If California voters decide to split the state in three -- as billionaire Tim Draper has proposed -- it would roil the $3.8 trillion municipal-bond market.

The venture capitalist’s initiative to break California into three states qualified for the November ballot, state election officials announced late Tuesday.

Voters look over their voter registration forms at the City Hall polling station in San Francisco, California, U.S., on Tuesday, June 5, 2018.
Voters look over their voter registration forms at the City Hall polling station in San Francisco, California, U.S., on Tuesday, June 5, 2018. Democrats are facing a potentially destructive California primary vote Tuesday for an unlikely reason: too many viable candidates are running for the same U.S. House seats. Photographer: David Paul Morris/Bloomberg

If approved by the voters and the U.S. Congress, the arrangement would impact the municipal market. That’s because California, which has $74 billion of long-term debt outstanding, is the largest U.S. seller of bonds financing state and local government operations.
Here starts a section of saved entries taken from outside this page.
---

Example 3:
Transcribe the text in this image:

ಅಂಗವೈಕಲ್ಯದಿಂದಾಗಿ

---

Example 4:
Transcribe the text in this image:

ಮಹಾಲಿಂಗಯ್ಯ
Under Draper’s measure, California’s debt would be distributed among the three states based on the population. But investors won’t get a say in that.
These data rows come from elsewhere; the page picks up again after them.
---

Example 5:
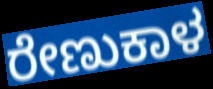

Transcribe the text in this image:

ರೇಣುಕಾಳ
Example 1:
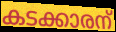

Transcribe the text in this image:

കടക്കാരന്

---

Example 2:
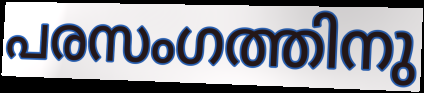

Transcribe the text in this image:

പരസംഗത്തിനു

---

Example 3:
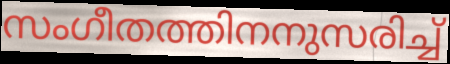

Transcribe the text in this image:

സംഗീതത്തിനനുസരിച്ച്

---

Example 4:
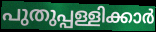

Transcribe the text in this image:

പുതുപ്പള്ളിക്കാർ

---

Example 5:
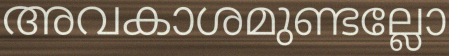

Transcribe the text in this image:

അവകാശമുണ്ടല്ലോ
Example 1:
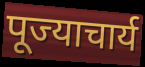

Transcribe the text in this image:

पूज्याचार्य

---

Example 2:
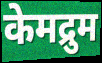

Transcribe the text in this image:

केमद्रुम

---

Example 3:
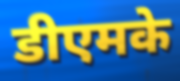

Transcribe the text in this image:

डीएमके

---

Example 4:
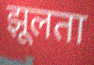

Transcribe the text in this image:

झूलता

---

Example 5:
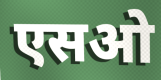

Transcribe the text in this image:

एसओ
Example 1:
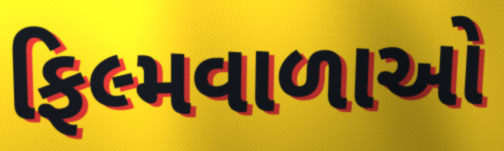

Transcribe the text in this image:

ફિલ્મવાળાઓ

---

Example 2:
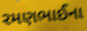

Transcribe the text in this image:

રમણભાઈના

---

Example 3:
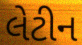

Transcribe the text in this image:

લેટીન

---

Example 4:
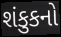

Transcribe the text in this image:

શંકુકનો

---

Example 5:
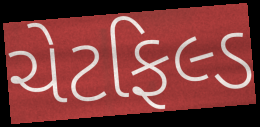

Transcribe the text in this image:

ચેટફિલ્ડ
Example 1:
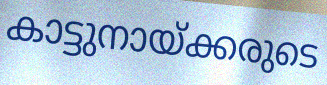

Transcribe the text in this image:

കാട്ടുനായ്ക്കരുടെ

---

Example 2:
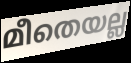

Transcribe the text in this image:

മീതെയല്ല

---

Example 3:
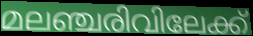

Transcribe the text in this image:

മലഞ്ചരിവിലേക്ക്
The measure calls for three smaller state governments: Northern California, encompassing San Francisco and 39 other counties; California, covering Los Angeles and five other counties; and Southern California, accounting for areas including Fresno and San Diego.

A California split is a long shot, to say the least. Even if voters decide Draper’s idea is a good one, there hasn’t been a breakup of a state since the Civil War. Government law experts say a plan would probably require an act of Congress -- and it’s unlikely Republicans in Washington would welcome the idea of potentially adding more solidly blue states.

In the far north region of California, some residents have pushed to form a new state with parts of southern Oregon, and wouldn’t be keen on being lumped together with liberal San Francisco as envisioned by Draper’s map. While California’s differences run deep, they may only be heightened in closer quarters.